Lines of the data that contain the word "Peineta" are the ones to copy.

Data records

......

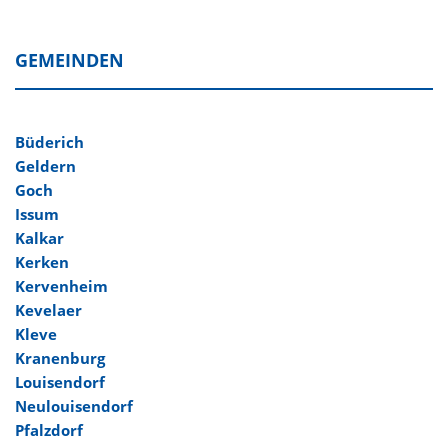
GEMEINDEN
Büderich
Geldern
Goch
Issum
Kalkar
Kerken
Kervenheim
Kevelaer
Kleve
Kranenburg
Louisendorf
Neulouisendorf
Pfalzdorf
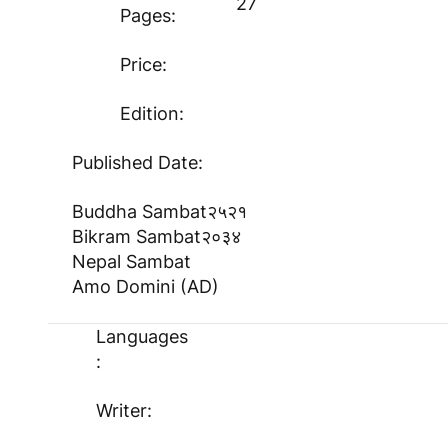
27
Pages:
Price:
Edition:
Published Date:
Buddha Sambat
२५२१
Bikram Sambat
२०३४
Nepal Sambat
Amo Domini (AD)
Languages
:
Writer:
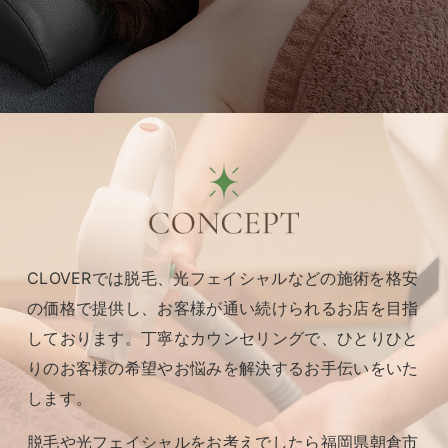
CLOVERでは脱毛、光フェイシャルなどの施術を格安
の価格で提供し、お客様が通い続けられるお店を目指
しております。
丁寧なカウンセリングで、ひとりひと
りのお客様の希望やお悩みを解決するお手伝いをいた
します。
脱毛や光フェイシャルをお考えでしたら福岡県朝倉市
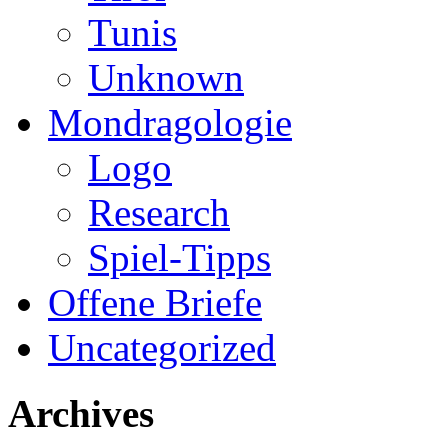
Tunis
Unknown
Mondragologie
Logo
Research
Spiel-Tipps
Offene Briefe
Uncategorized
Archives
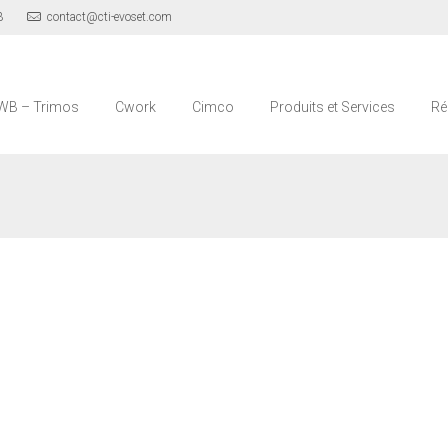
3
contact@cti-evoset.com
WB – Trimos
Cwork
Cimco
Produits et Services
Ré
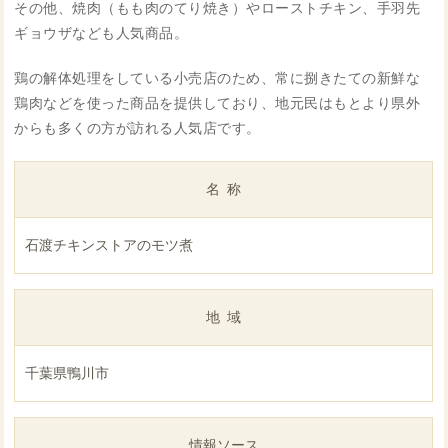
その他、焼肉（もも肉のてり焼き）やローストチキン、手羽先
ギョウザなども人気商品。
鶏の解体処理をしている小売店のため、常に捌きたての新鮮な
鶏肉などを使った商品を提供しており、地元民はもとより県外
からも多くの方が訪れる人気店です。
名称
石渡チキンストアのモツ煮
地域
千葉県鴨川市
情報ソース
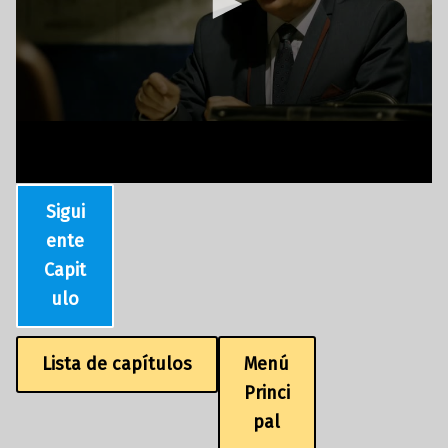
Sigui
ente
Capit
ulo
Lista de capítulos
Menú
Princi
pal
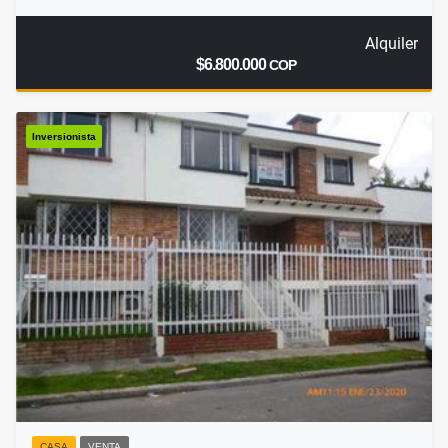
Alquiler
$6.800.000
COP
Inversionista
CASA
VENTA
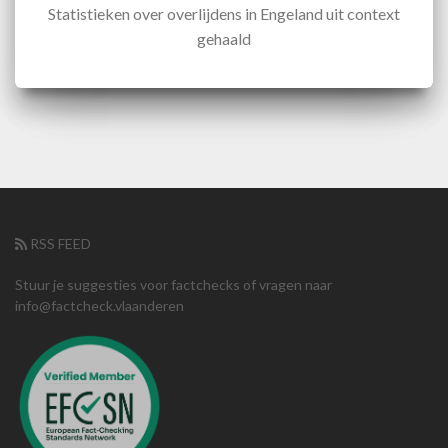
Statistieken over overlijdens in Engeland uit context
gehaald
RSS FEED
Stuur je suggesties voor factchecks of vragen naar
info@factcheck.vlaanderen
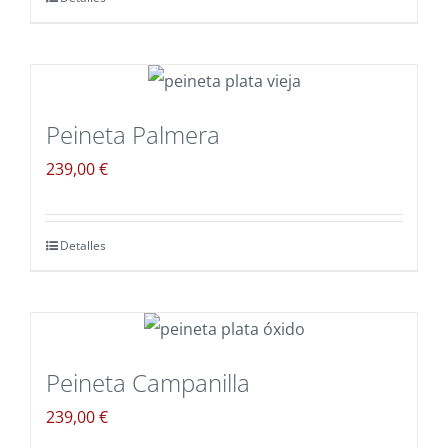
Peineta Palmera
239,00
€
Detalles
Peineta Campanilla
239,00
€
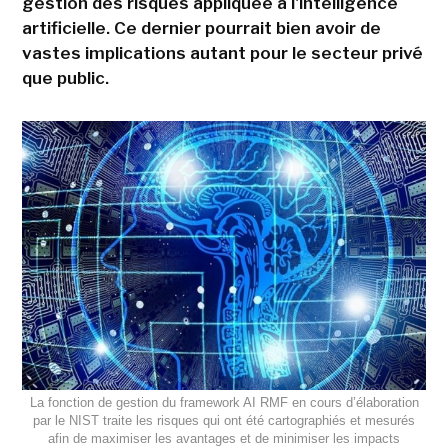
gestion des risques appliquée à l'intelligence
artificielle. Ce dernier pourrait bien avoir de
vastes implications autant pour le secteur privé
que public.
La fonction de gestion du framework AI RMF en cours d’élaboration
par le NIST traite les risques qui ont été cartographiés et mesurés
afin de maximiser les avantages et de minimiser les impacts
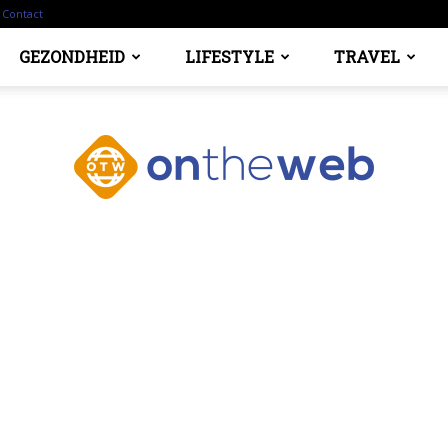
Contact
GEZONDHEID
LIFESTYLE
TRAVEL
Ontheweb.nl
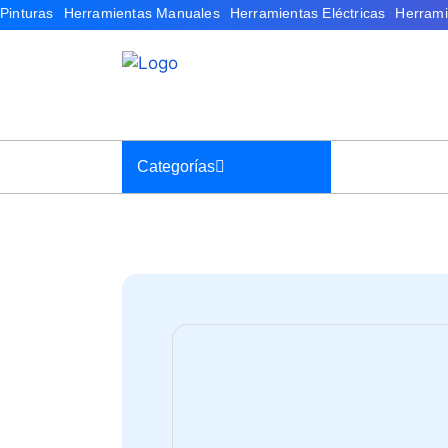
Categorías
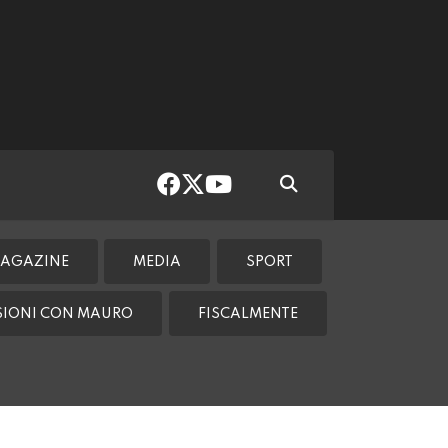
AGAZINE
MEDIA
SPORT
SSIONI CON MAURO
FISCALMENTE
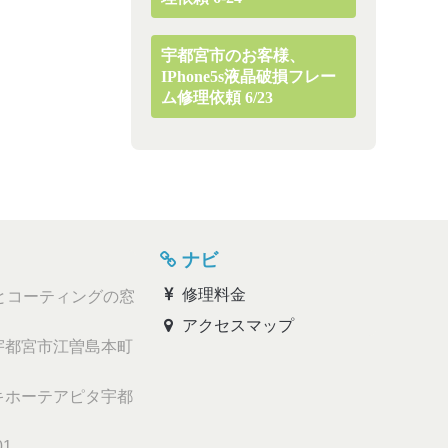
宇都宮市のお客様、
IPhone5s液晶破損フレー
ム修理依頼 6/23
ナビ
修理料金
とコーティングの窓
アクセスマップ
都宮市江曽島本町
ホーテアピタ宇都
01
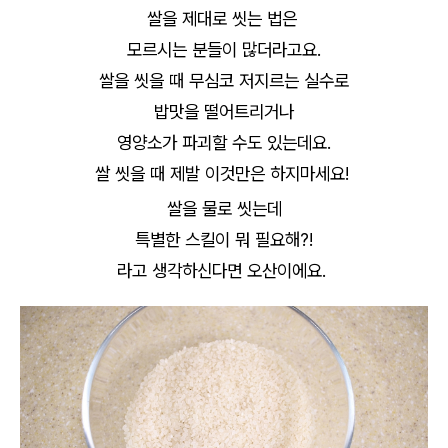
쌀을 제대로 씻는 법은
모르시는 분들이 많더라고요.
쌀을 씻을 때 무심코 저지르는 실수로
밥맛을 떨어트리거나
영양소가 파괴할 수도 있는데요.
쌀 씻을 때 제발 이것만은 하지마세요!
쌀을 물로 씻는데
특별한 스킬이 뭐 필요해?!
라고 생각하신다면 오산이에요.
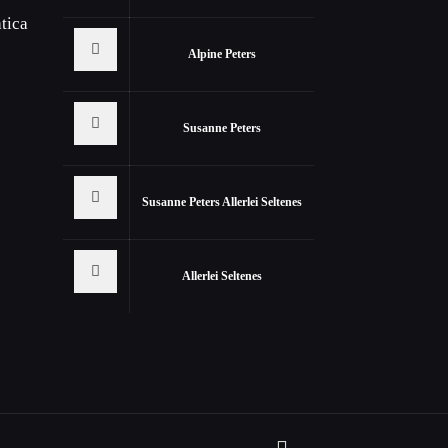
tica
Alpine Peters
Susanne Peters
Susanne Peters Allerlei Seltenes
Allerlei Seltenes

......

Answer section
Peineta Palmera
Peineta Campanilla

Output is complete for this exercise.